Another neighbour, Gul Bibi, confirmed that many families in the camp had resorted to child marriage.
Her own daughter Asho, aged eight or nine, is betrothed to a 23-year-old man to whose family Gul Bibi was indebted. The young man is away in nearby Iran, and she dreads the day of his return.
“We know it’s not right, but we don’t have the choice,” commented Hayatullah, a passer-by who overheard the mother’s sad tale.
‘Never seen them since’
In another Qala-i-Naw camp, Mohammad Assan wiped back his tears as he showed AFP photos of his girls, Siana, nine, and Edi Gul, six, now living far away with their young grooms.
“We’ve never seen them since,” he said. “We didn’t want to do that, but we had to feed our other children.”
Like many others, Assan and his family sought shelter in the temporary camp during the fierce fighting in recent years as the now victorious Taliban clawed back control of the country from the US-backed government.
“My daughters are surely better off over there, with food to eat,” he reasoned, trying to console himself as he showed AFP the crusts of bread his neighbours spared for him.
Assan’s wife is sick and he has medical bills to pay, so he has already begun looking for a suitor for his remaining four-year-old daughter.
“Some days I go crazy,” his wife Dad Gul said, “I leave the tent and I don’t really know where I’m going.”
The mothers’ grief is long and open-ended: the hard decision to bargain away a child, the months or years waiting for her departure, then the pain of separation.
Rabia, a 43-year-old widow, has done everything to push back the fateful day.
Her daughter, Habibeh, has turned 12 and should have gone to join her future spouse’s family a month ago, but she begged them for another year together.
“I want to stay with my mother,” whispered the skinny child.

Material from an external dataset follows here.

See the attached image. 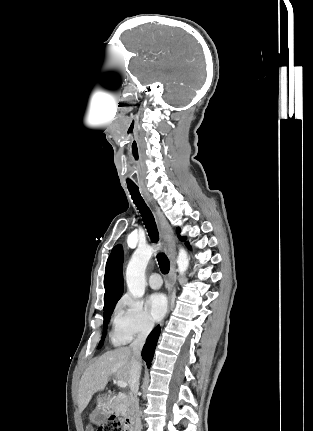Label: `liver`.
<instances>
[{"instance_id":"liver-1","label":"liver","mask_w":313,"mask_h":431,"mask_svg":"<svg viewBox=\"0 0 313 431\" xmlns=\"http://www.w3.org/2000/svg\"><path fill=\"white\" fill-rule=\"evenodd\" d=\"M130 347H121L106 352L84 371L78 387V408L82 412L92 399V396L105 389L109 377L129 383L132 365Z\"/></svg>"}]
</instances>
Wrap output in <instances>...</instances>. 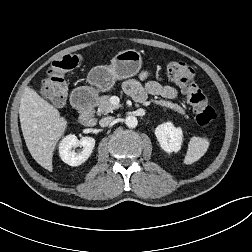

Rabia would refund the 550 dollars she received for Habibeh’s hand if she could afford to feed the rest of her family.
‘Save my sons’
Her 11-year-old boy earns 50 cents a day working for a baker, her nine-year-old picks up trash for 30. The children are black with filth, living in a ragged tent. It will be a hard winter.
“As a mother, my heart is broken, but I have to save my sons,” she explained.
Camp elder Abdul Rahim Akbar does what he can to save his neighbours from having to make the awful choice, distributing a small ration of bread to the poorest families.
He has seen many fathers sell their daughters, including his own brother. He has even been to see the area’s new Taliban authorities to seek their assistance.
The Taliban’s interim governor for Badghis province, Maulvi Abdul Sattar, told AFP: “These child marriages are due to economic problems, not to any rule imposed by the Islamic emirate, or the Sharia.”
Even in camps outside drought-hit Badghis, child marriage is growing.
Outside Herat, the country’s third biggest city, fathers have to harden their hearts.
“I sold my 10-year-old girl. I never would have done it if I had the choice,” said landless farmer Allahudin, admitting that if he could find a taker he’d also sell his five-year-old.
But behind the blunt talk, there is grief and shame at their failure to provide for their families and keep them together.
“I know it’s not good,” said Baz Mohammad, “But I thought we were all going to die.”